Here's where you'll find leather marquetry and high watchmaking combined in one elegant package
Skin on skin
If you're familiar with the Hermès design philosophy, you'll know that the maison values quality and traditional handcraftsmanship above all. This is one of the reasons why everything that comes out of its workshops, or ateliers as Hermès calls them, embodies perfection in ways we would never have thought possible. Far more than the sum of its parts, an Hermès handcrafted object balances form with function while allowing the maison's creativity to constantly shine through.
Leather-crafting is a skill mastered at Hermès since its earliest days. From saddles and harnesses, the maison quickly moved on to riding bags and other accessories. Before long, its unrivalled artistry and acuity with all forms of leather led the maison to dominate the industry with such landmark creations as the Haut à Courroies bag, the Kelly bag and of course the bag-to-end-all-bags, the Birkin. Lately however, Hermès has taken its leatherworking expertise onto a different track, one that is much more artistically focused than anything it's ever done before: Leather marquetry.
Taking miniature fragments of leather all precision-cut by laser machines and mixing them up to form a tapestry of patterns and colour, the Hermes artisan combines two of the maison's most beloved crafts in one beautiful objet d'art: Leatherworking and watchmaking. But this time, leather has been used as the embellish – as one would with precious wood, metal or – rather than the raw material with which to build a final product. Two watches, the Arceau Cavales and the Slim d'Hermès Les Zebres de Tanzanie, showcase this extraordinary technique within the minute confines of a 41mm white gold timepiece.
Working with Hermès's favourite theme, horses, the artisan plays with calfskin tesserae in colours like Hermès Red, Malta Blue and Graphite. Each fragment is not only extremely tiny but paper-thin as well, measuring just around 0.5mm in thickness. Picking them up one by one with a set of specialty tweezers, she carefully applies glue on the back, letting it air for a few seconds, before placing it onto the dial. It is a delicate operation requiring extremely steady hands, just like the assembly of tiny watch components in a mechanical movement.
Powered by the Hermès Calibre H1837, these six-piece limited editions watches demonstrate a unique watchmaking approach where tradition meets creativity. Says creative director of Hermès, Philippe Delhotal, "Our goal is not to keep finding new techniques to introduce. Rather, it is to bring something different and unique to our customers. For example, all the big brands today do enamel, but we differentiate ourselves with creativity, colour, patterns, and so on. We bring a unique brand of simplicity to our products."

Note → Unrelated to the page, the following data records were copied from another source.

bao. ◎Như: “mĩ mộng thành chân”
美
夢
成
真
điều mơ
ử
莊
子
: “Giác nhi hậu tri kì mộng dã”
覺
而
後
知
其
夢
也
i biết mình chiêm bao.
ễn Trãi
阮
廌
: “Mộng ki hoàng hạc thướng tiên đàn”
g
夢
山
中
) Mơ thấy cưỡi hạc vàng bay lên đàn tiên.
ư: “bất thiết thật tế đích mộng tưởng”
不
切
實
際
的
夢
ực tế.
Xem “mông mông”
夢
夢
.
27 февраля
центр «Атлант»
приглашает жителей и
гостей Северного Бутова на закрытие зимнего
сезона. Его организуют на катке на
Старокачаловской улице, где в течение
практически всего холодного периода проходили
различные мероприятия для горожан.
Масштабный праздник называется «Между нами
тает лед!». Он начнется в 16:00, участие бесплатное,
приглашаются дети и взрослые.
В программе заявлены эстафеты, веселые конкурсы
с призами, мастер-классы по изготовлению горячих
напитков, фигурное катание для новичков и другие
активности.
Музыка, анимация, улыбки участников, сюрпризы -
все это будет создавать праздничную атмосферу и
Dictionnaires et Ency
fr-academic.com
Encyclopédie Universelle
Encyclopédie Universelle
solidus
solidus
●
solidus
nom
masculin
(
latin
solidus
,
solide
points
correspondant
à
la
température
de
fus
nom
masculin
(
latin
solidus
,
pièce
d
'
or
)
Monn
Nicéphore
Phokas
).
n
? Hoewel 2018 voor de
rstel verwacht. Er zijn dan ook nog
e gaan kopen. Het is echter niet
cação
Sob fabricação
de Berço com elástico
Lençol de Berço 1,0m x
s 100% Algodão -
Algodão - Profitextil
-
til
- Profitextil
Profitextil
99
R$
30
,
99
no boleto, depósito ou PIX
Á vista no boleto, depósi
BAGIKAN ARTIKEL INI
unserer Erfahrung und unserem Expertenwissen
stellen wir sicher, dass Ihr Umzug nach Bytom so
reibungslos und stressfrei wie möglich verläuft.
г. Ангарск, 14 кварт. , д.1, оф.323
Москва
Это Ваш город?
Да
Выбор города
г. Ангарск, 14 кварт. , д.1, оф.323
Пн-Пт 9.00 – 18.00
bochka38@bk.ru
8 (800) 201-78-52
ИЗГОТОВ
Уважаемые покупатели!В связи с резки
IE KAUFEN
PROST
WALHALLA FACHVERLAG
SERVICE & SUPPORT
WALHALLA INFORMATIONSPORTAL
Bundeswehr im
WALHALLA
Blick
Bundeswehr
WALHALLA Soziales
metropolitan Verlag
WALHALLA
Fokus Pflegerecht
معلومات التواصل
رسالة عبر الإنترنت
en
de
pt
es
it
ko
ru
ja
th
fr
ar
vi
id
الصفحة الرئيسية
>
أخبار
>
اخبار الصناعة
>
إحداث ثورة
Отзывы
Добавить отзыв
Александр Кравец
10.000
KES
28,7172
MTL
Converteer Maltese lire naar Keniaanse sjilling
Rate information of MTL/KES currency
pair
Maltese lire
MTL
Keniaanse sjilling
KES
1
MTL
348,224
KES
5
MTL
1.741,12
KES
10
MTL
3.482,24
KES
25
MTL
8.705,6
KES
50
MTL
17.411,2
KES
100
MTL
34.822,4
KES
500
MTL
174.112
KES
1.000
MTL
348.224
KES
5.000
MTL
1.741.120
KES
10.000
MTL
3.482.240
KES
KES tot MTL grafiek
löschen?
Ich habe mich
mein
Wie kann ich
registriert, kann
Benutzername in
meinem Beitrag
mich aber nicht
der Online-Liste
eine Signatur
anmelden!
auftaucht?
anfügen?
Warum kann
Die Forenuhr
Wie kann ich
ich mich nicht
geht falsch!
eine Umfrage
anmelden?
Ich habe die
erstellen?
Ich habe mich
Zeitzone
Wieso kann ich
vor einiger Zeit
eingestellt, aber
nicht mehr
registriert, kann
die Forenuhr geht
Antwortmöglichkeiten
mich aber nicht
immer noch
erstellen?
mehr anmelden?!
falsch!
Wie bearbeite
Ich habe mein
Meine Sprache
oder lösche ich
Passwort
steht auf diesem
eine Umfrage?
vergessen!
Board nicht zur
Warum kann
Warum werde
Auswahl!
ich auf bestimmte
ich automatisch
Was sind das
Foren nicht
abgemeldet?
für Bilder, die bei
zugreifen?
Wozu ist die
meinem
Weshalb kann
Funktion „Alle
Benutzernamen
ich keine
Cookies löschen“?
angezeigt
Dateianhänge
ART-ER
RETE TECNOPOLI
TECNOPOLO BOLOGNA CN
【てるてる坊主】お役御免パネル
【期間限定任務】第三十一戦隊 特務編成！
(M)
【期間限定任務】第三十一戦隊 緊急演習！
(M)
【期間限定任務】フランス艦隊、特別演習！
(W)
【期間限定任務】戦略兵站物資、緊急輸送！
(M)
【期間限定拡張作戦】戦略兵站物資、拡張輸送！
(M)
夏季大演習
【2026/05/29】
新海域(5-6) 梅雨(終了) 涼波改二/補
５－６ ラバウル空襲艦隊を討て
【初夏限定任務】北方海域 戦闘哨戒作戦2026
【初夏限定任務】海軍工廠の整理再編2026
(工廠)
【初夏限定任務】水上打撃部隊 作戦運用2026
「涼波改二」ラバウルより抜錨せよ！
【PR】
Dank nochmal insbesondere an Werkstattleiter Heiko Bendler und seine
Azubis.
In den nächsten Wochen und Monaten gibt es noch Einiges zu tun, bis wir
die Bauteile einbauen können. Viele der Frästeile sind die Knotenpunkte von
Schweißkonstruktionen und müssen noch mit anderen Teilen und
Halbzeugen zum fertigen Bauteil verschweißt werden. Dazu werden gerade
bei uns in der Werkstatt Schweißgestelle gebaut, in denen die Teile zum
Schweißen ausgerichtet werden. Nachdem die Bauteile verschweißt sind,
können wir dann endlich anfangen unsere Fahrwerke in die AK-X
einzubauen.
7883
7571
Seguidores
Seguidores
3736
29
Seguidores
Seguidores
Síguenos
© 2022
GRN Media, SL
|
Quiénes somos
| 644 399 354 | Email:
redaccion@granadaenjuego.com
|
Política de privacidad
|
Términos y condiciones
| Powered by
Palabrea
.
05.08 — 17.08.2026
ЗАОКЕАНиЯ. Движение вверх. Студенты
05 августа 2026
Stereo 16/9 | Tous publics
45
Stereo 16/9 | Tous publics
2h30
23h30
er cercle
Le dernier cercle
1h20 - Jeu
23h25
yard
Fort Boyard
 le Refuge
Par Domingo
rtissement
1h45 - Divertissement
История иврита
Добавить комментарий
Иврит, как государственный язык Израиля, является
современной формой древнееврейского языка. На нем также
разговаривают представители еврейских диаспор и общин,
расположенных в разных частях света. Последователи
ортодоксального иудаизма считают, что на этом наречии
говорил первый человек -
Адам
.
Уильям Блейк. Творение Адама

In the Slim d'Hermès Les Zebres de Tanzanie, Hermès juxtaposes leather marquetry with traditional champlevé and miniature enamel in a refreshing combination that's never-before seen with any other brand. On this, Delhotal adds, "We don't have a patent on leather marquetry but it's such an obvious signature of Hermès that if other watch brands want to attempt it, we'll bid them good luck, for what interest would they have in using leather? It's not their environment at all, it's not in their DNA."
Continuing on from where the Arceau Cavales left off, Hermès hit upon yet another way of showcasing its expertise with leatherworking: Mosaic. An ancient craft, mosaic art is composed of hundreds or thousands of individual pieces forming a whole. Often mosaic artists use stone, glass, shell or any other material but at Chez Hermès, mosaic is done using leather. Specifically, the Arceau Robe du Soir uses 2,200 tiny leather squares to form a profile of a horse. Featuring a dressage horse against an electric blue backdrop, this picture comes from the 2018 Hermès Robe du Soir silk scarf designed by Florence Manlik.
It took the Hermès artisan a full year and a half to devise the processes required to produce this piece. To begin, she needs to cut out - by hand of course — no fewer than 3,500 tesserae from carefully selected full grain calfskin. Of these, she selects the most perfectly cut before trimming and buffing the pieces individually, and then proceeds to assemble the picture. The process is fairly similar to that which is used in leather marquetry but with added challenge simply because the pieces are so small. Moreover, the artisan has to keep the flow of the squares neat yet organic for the best results.
A 12-piece limited and numbered edition, the Arceau Robe du Soir is made in rose gold and paired with a vivid blue Swift calfskin strap. Inside, the Hermès-manufactured Calibre H1837 which you can see through the sapphire case back provides power of up to 50 hours.
How astounding is it that Hermès has managed to find such creative ways to play around with leather? Delhotal explains that this is a perfect showcase of how Hermès uses traditional arts in a contemporary manner. He says, "We're not stuck in the old age. We make very contemporary products... You can always show contemporary designs using traditional methods."